Lin Tian was named the third Scientific Director of MPFI in 2023. Her lab focuses on genetically encoded indicators. Tian's grants and awards for her accomplishments include a $1M W.M. Keck Foundation Award and a Rita Allen Foundation Scholar award.

=== Discoveries ===
In 2013, a research study led by MPFI's Scientific Director, Ryohei Yasuda, discovered a signaling protein involved in the neuronal dysfunction seen in Alzheimer's Disease. This study showed that reduction in production of the protein, centaurin-1 (CentA1), using RNA silencing techniques led to amelioration of Alzheimer's-related symptoms in neurons.

== Facilities ==
MPFI opened a 3-story, 100000 sqft research facility on the John D. MacArthur Campus of the Florida Atlantic University's Honors Campus in Jupiter, Florida in 2012. Almost 58,000 square feet (5,400 m^{2}) of the building is dedicated laboratory space, including guest labs for visiting scientists. The building also includes a 100-seat auditorium.
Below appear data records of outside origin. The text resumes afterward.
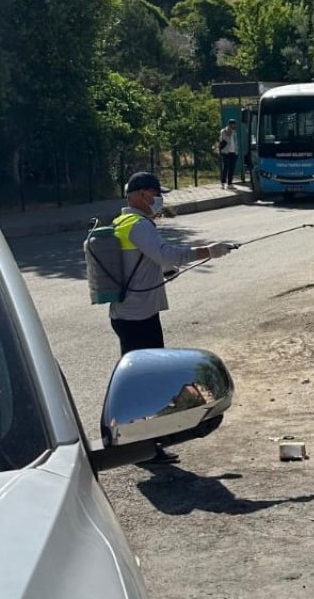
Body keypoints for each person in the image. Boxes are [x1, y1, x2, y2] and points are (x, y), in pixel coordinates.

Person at [111, 171, 232, 464]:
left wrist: (160, 271)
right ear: (140, 195)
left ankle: (142, 441)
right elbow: (166, 254)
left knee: (140, 376)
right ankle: (141, 445)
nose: (158, 199)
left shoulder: (122, 221)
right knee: (145, 379)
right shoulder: (139, 225)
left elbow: (141, 262)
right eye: (155, 193)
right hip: (138, 314)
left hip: (129, 311)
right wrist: (208, 251)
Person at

The MPFI building was designed by the Washington, D.C. architectural firm, ZGF Architects LLP and built by DPR Construction. The building meets the requirements of the US Green Building Council's LEED-NC accreditation program and has incorporated laboratory-specific energy-use reduction recommendations from the US Department of Energy's Lab 21 environmental performance criteria.